Demetru Negulescu (* 18. Januar 1875 in Bukarest; † 1950) war ein rumänischer Jurist und Diplomat. Er fungierte von 1901 bis 1930 als Professor an der Universität Bukarest sowie von 1922 bis 1930 als Hilfsrichter und von 1931 bis 1946 als regulärer Richter am Ständigen Internationalen Gerichtshof. Ein Schwerpunkt seines Wirkens war der Rechtscharakter der Gutachten des Gerichtshofs.
Leben
Demetru Negulescu wurde 1875 in Bukarest geboren und promovierte, nachdem er zunächst einen Abschluss in Mathematik erworben hatte, im Jahr 1900 zum Doktor der Rechtswissenschaften an der Universität Paris. Von 1901 bis 1908 fungierte er als Richter in seiner Geburtsstadt, darüber hinaus wirkte er von 1901 bis 1930 als Professor für Völkerrecht an der juristischen Fakultät der Universität Bukarest. Er unterrichtete außerdem 1936 als Dozent an der Haager Akademie für Völkerrecht und war zeitweise Präsident des Rumänischen Instituts für Völkerrecht sowie Mitherausgeber der Fachzeitschrift Revista de Drept International.
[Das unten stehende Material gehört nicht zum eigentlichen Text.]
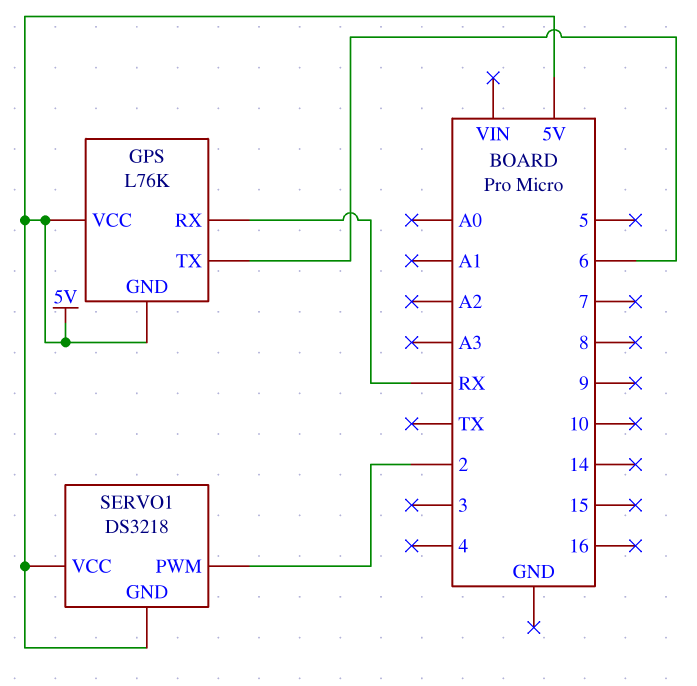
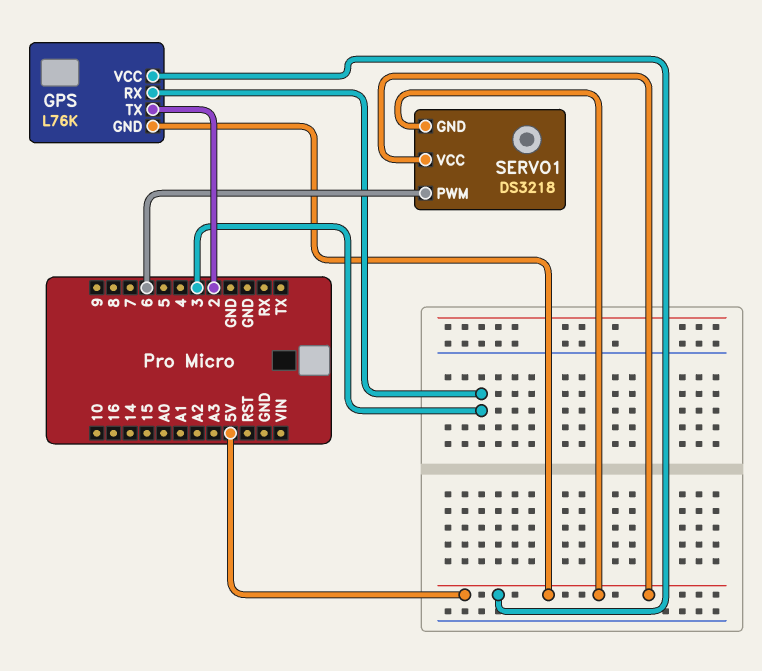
GPS pin RX: RX -> 3
GPS pin TX: 6 -> 2
SERVO1 pin PWM: 2 -> 6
Auf internationaler Ebene vertrat er sein Heimatland bei verschiedenen Konferenzen, so beispielsweise bei der ersten, zweiten und sechsten Sitzung der Versammlung des Völkerbundes, der nach dem Ende des Ersten Weltkrieges gegründet worden war. Während der 1930 in Den Haag stattfindenden Konferenz für die Kodifikation des internationalen Rechts war er stellvertretender Leiter der rumänischen Delegation. Darüber hinaus wirkte er als Mitglied des Komitees, welches das Statut des Ständigen Internationalen Gerichtshofs (StIGH) ausarbeitete. Von 1922 bis 1930 gehörte er dem Gerichtshof als Hilfsrichter (juge-suppléant) an, im September 1930 wurde er zum regulären Richter gewählt. Nachdem er das Amt mit Beginn des Jahres 1931 angetreten hatte, blieb er über das turnusmäßige Ende seiner Amtszeit hinaus am Gericht bis zu dessen Auflösung im April 1946 tätig, da die für 1939 geplanten Richterwahlen infolge des Beginns des Zweiten Weltkrieges nicht stattfanden. Die Aktivitäten des Gerichtshofe wurden allerdings kriegsbedingt im Jahr 1942 eingestellt.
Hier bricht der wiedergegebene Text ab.